Shalom is God’s prosperity, God’s peace, God’s blessing, God’s good will, God’s harmony, and all that.  

“Go on, Brother. God bless you, Brother. Go in peace. I am not going to lay more on you than you can bear.” 

But I want you to see one thing in closing, here in this passage, and it goes back to that giving principle.  And here it is.  Gehazi is the bookkeeper, and Gehazi has to write the checks and—I’m embellishing the story—Gehazi sees that Elisha at this point is being so heavenly minded that he is no earthly use. 

And we read on, in verse 20:  “Gehazi, the servant of Elisha the man of God, said to himself, ‘My master was too easy on Naaman, this Aramean, by not accepting from him what he brought. As surely as the LORD lives, I will run after him and get something from him’” (2 Kings 5:20).

You know, the sad thing is that throughout the history of Christianity, there are people in the Church who see that the Church is a tool for self-enrichment.  And God help the Church, when people like that get in charge, and Gehazi, at this point, is a warning to all of us. He goes after Naaman. He shakes him down. He makes up a story in order to get the money. Naaman is glad to give him a lot. He gives him a talent of silver, in verse 22, that is, 66 pounds of silver.  He asked for a talent. Naaman gives him two talents, gives him clothing and other things.  Naaman hides it all away and then returns to see Elisha.

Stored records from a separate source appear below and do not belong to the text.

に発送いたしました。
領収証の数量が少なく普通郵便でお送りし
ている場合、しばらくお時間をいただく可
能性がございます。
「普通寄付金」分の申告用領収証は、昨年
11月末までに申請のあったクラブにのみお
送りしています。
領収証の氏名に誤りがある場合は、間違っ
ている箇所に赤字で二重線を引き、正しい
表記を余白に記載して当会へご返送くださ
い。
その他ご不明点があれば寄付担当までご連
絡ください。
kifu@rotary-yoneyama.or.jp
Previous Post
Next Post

And we see there in verse 25.

‘Then he went in and stood before his master Elisha. “Where have you been, Gehazi?” Elisha asked. “Your servant didn’t go anywhere,” Gehazi answered.  But Elisha said to him, “Was not my spirit with you when the man got down from his chariot to meet you? Is this the time to take money, or to accept clothes, olive groves, vineyards, flocks, herds, or menservants and maidservants”’ (2 Kings 5:25, 26)?

Look at verse 27. “‘Naaman’s leprosy will cling to you and to your descendants for ever.’ Then Gehazi went from Elisha’s presence and he was leprous, as white as snow” (2 Kings 5:27).

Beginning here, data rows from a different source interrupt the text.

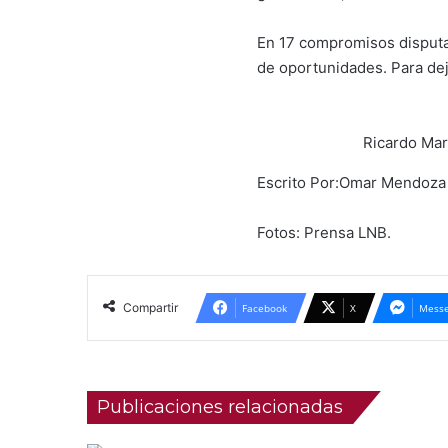
En 17 compromisos disputad
de oportunidades. Para dej
Ricardo Mar
Escrito Por:Omar Mendo
Fotos: Prensa LNB.
Compartir
Facebook
X
Messe
Publicaciones relacionadas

I am going to issue an imprecation:

May God curse every ministry that seeks to put money between people and God.  May God send his judgment on every ministry that seeks to extract from people money at the detriment of communicating the gospel, which is a gift by grace alone.  But may God bless every ministry, particularly in Central Louisiana, that seeks, first and foremost, to lift up Jesus and share the gospel of grace with people. And may God supply the need of every group of believers who want, before everything else, to lift up Jesus and to serve others with the gospel.

It is the curse of Gehazi. 

May God deliver us from ever being “Gehazis,” from being those who see an opportunity to enrich ourselves, especially at the cost o the souls of people who are weak and frail and often bruised and when we do so, we break them.  God help us not to be that way.

And so the closing word to you is:

May your giving always be voluntary, may it not be coerced, may it never be manipulated, may you give of your own free will, not merely out of duty, but because you want to.  And may the doors of this church close the day that we try to twist your arm to give what God is not leading you to give.

In Jesus’ name. 

Lord, bless us as we go from this place that we may be people who always lift up Jesus and the gospel that is by grace alone, through faith alone, in Christ alone. And may we communicate to the world that we are here to serve, to wash their feet and not to be served.

In Jesus’ name.


The above is the fourth of five teachings on giving.

  1. Giving is sacrificial, but it is not done in order to win God’s favor; it is founded on the sacrifice of Christ.
  2. Giving flows from a surrendered heart. The money is not important to God; it is the surrender of the heart.
  3. Giving is done with joy in the privilege of giving.
  4. Giving is never done merely out of duty, but voluntarily.
  5. Giving is done by means of faith.